The shift into “Blood of Winter” represents something of a sea change in Thrice as Strong — it’s very likely the start of side B — with a broader and more doomly scope, but Ogre excel at this kind of storytelling, and together with the swing-and-nodder “King of the Wood,” “Blood of Winter” very much plays to their strengths and reminds of how underrated they’ve always been. A languid groove in “King of the Wood” turns to shuffle late and fades to silence ahead of “Cyber-Czar,” signaling a marked turn as Broadbent‘s drums lead the way on a fade-in that’s particularly militaristic. The closer itself is seven-plus minutes long, but there’s a robot-voice spoken part at the end and a howling sirens and other sounds of conflict over the fading final hits, wind and distant explosions, etc., to round out the atmosphere following the track itself, which is a fitting if deceptively speedy summation of the crux of the record.

Of course, no matter where they go, the underlying message of Thrice is Strong is the same, and caveman battles or futuristic warfare, that’s ultimately what the album is about. It’s about them — the band — together.
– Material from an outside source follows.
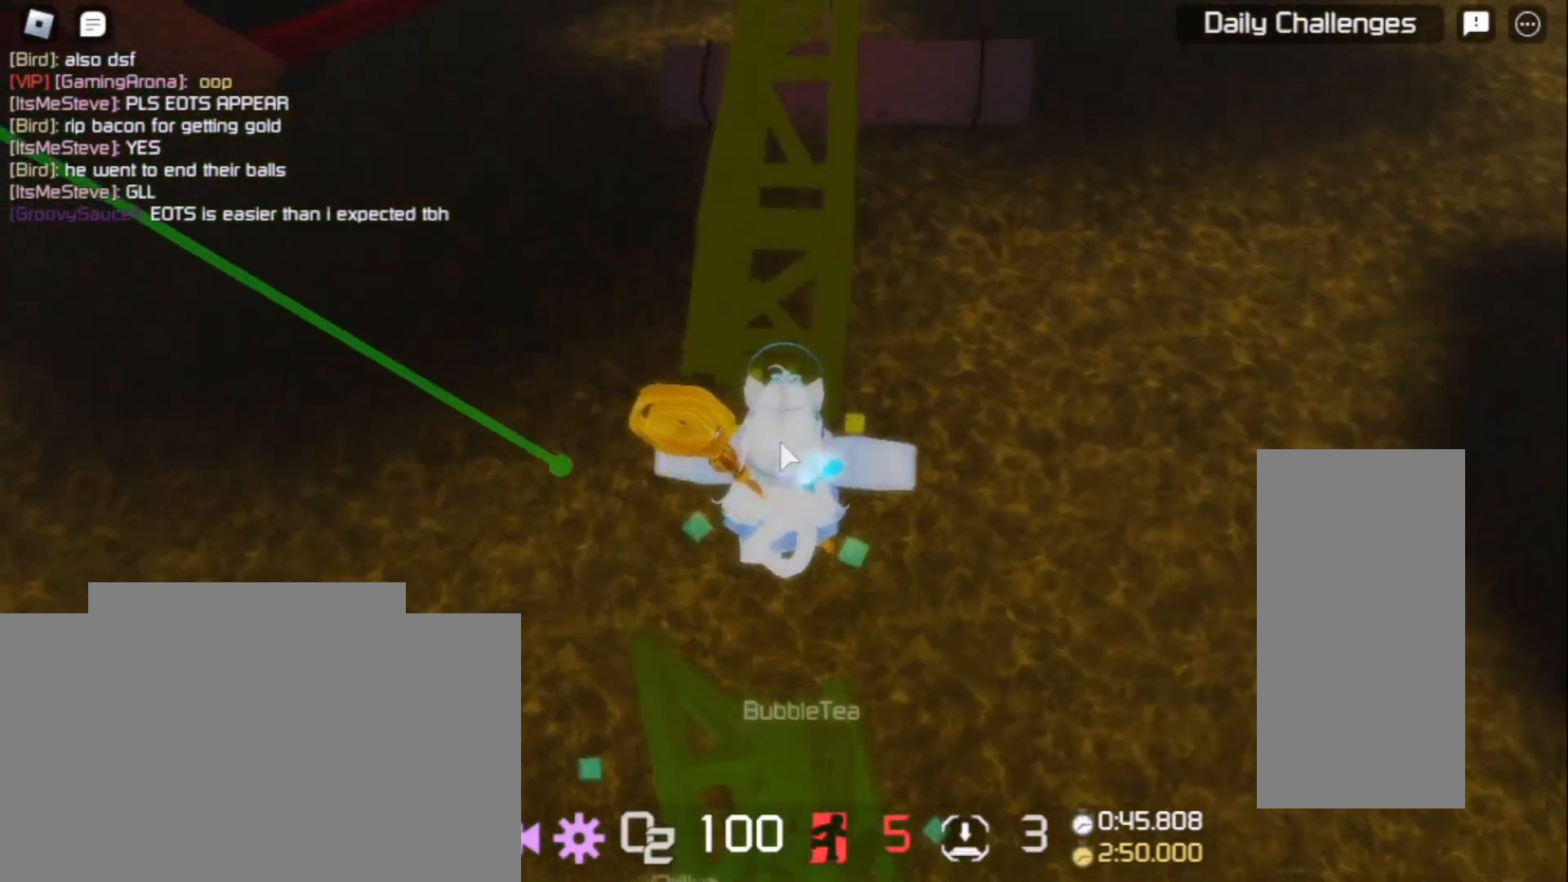
{"keys": ["space", "w"], "mouse": [], "events": [[333, "mouse_right", "up"], [400, "space", "down"]]}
It’s about Ogre looking back on two decades as a group and not just knowing who they are as a band, as one would expect to be a largely settled issue by anyone’s fifth record — at least as much as any band ever settles that issue — but also appreciating the special aspects of the whole that each member brings. The theme of Thrice as Strong may be struggle in terms of the lyrical narrative, but the album is little short of a commemoration of their methods and their accomplishments as songwriters. The arrival of a new Ogre album, any Ogre album, is noteworthy — it’s just not something that happens every day — but with Thrice as Strong, the acknowledgement of a special occasion seems to extend to all levels. CunninghamMarkonishBroadbentOgre. That’s the story here.